MHB Why is there a * in the 2nd integral for self-adjoint ODEs?

[ognik]

Hi, my textbook claims $ <u|\mathcal{L}v> =\int_{a}^{b}u^*\mathcal{L}v \,dx = \int_{a}^{b} u(p_0u''+p_1u'+p2u) \,dx$, u,v matrices or functions

My only query is why $u^*$, and where did the * get to in the 2nd integral? I am used to $ <f|g>=\int_{a}^{b}f(x)g(x) \,dx $ ...

 

[Ackbach]

The $^*$ is necessary in complex inner product spaces, such as you encounter in quantum mechanics. It's necessary to preserve some of the properties we expect inner products to have. As for it not appearing in the second integral, I suspect you're dealing with a real inner product space there, in which case the conjugate is unnecessary.

 

[ognik]

thanks ... and is it always the Bra part that is conjugated? And it's nothing to do with a conjugated Ket vector becoming a Bra?

 

[Ackbach]

thanks ... and is it always the Bra part that is conjugated? And it's nothing to do with a conjugated Ket vector becoming a Bra?

Here you have to be careful. Physicists are quite consistent here - the bra is conjugated and the ket is not. Mathematicians are inconsistent; some authors are linear in the first term, others in the second. I think the physics notation is superior because of how it suggests what's actually going on.

As for a conjugated ket becoming a bra, that's called taking the Hilbert adjoint. Technically, the conjugate transpose of a bra is a ket, and vice versa. This process takes a vector from one inner product space, and sends it into the dual space. This process is independent of which vector - the bra or the ket - you conjugate in an inner product.

 

[ognik]

Useful info thanks - I'm trying to become a physicist, so I'll stick with conjugating the Bra. I had seen that they were conjugate transposes of each other which was a tad confusing, so now I know they CAN, but will by default conjugate the Bra with inner products - hopefully I haven't misunderstood anything?
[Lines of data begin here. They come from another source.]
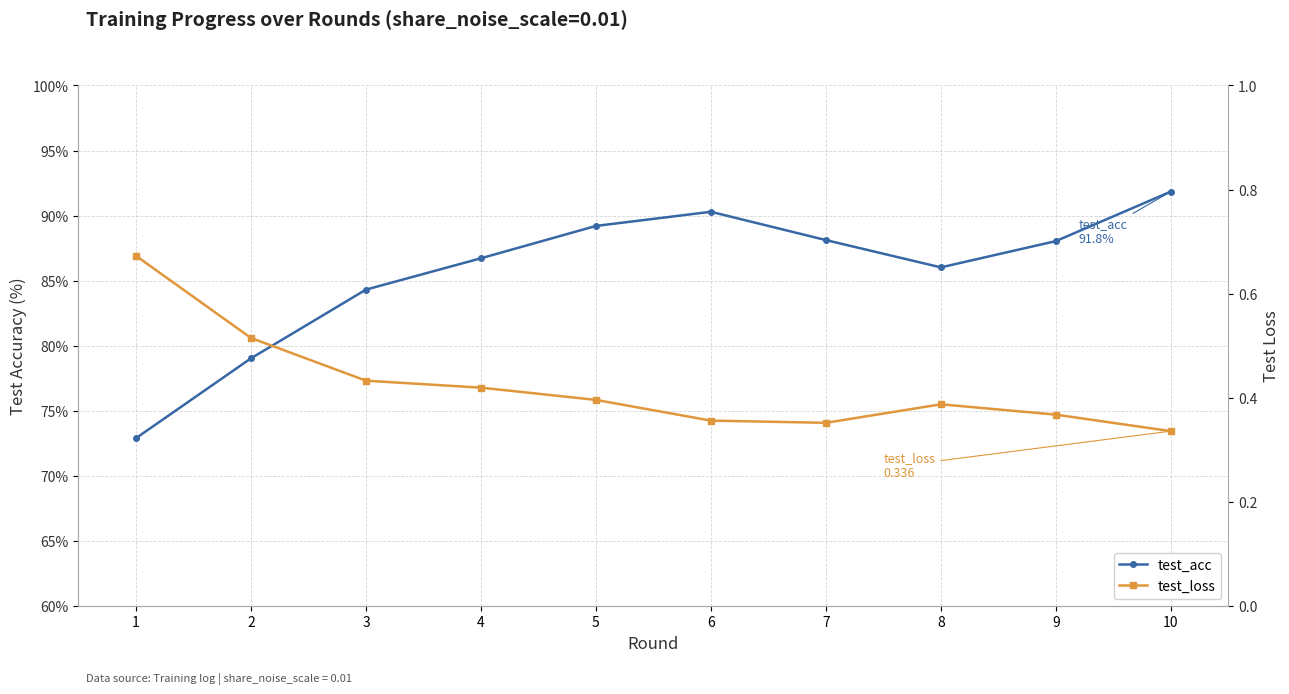

Which series has the largest range (max minus min)?

test_acc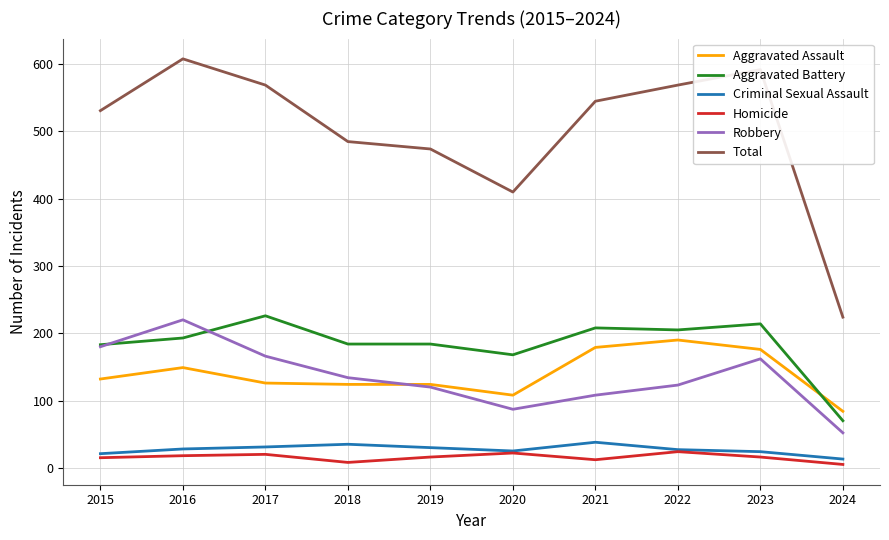

True or false: Homicide and Aggravated Assault intersect in this chart.

False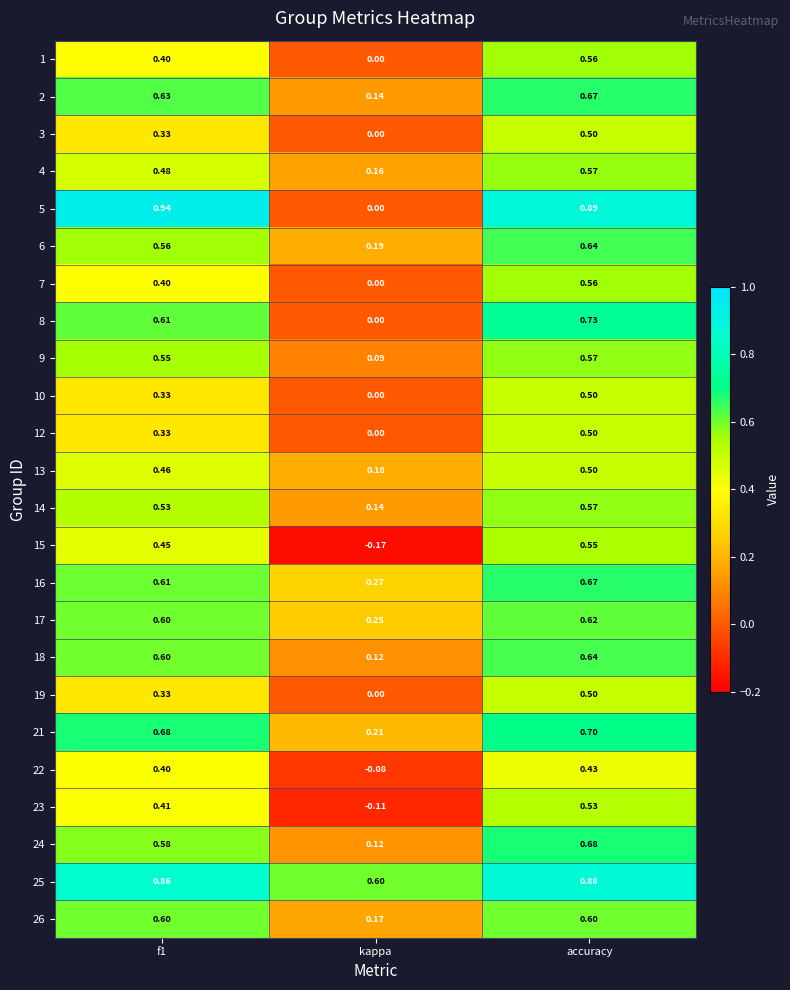

Which series has the largest range (max minus min)?

5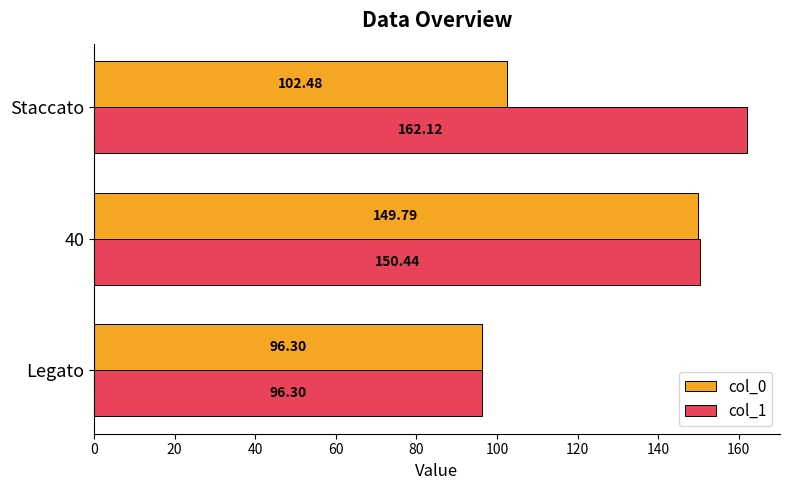

Where is col_1 nearest to the value 129?

40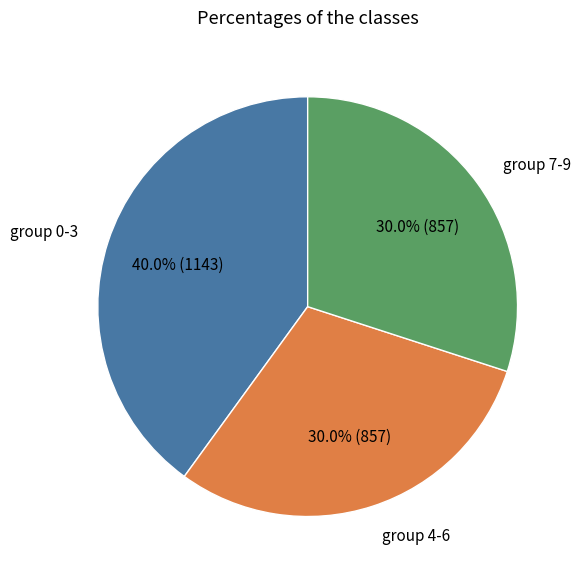

What is the ratio of the value at group 7-9 to the value at group 4-6?

1.0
How does using the Bra suggest what's going on please? I thought it had something to do with needing one vector to be a col, the other a row - which of course doesn't work with other than 1 x n matrices...

 

[Ackbach]

Well, if you stick a bra $\langle y|$ together with a ket $|x\rangle$ you get a bra-ket, or bracket: $\langle y|x\rangle$, which is the inner product. Or if you have an expression like $|x\rangle\langle y|$, and you "multiply" it with a ket $|z\rangle$, you get $|x\rangle\langle y|z\rangle$. So I like the Dirac notation - I think it's intuitive, and helpful.

 

[ognik]

Just confirming, when you said it suggests what's going on, were you referring to the inner product? My query was more about physicists preferring the bra being conjugated instead of the ket, does conjugating the bra imply something deeper?

 

[Ackbach]

Just confirming, when you said it suggests what's going on, were you referring to the inner product?

Yep!

My query was more about physicists preferring the bra being conjugated instead of the ket, does conjugating the bra imply something deeper?

It does not imply anything mathematically deeper. It makes computations with Dirac notation a bit more straight-forward, that's all.

 

[ognik]

Gotcha, sorry if I sometimes appear pedantic, I have discovered too many small (but often significant) gaps and inaccuracies in my maths and am determined to increase my overall 'mathematical maturity' as well as do the course :-)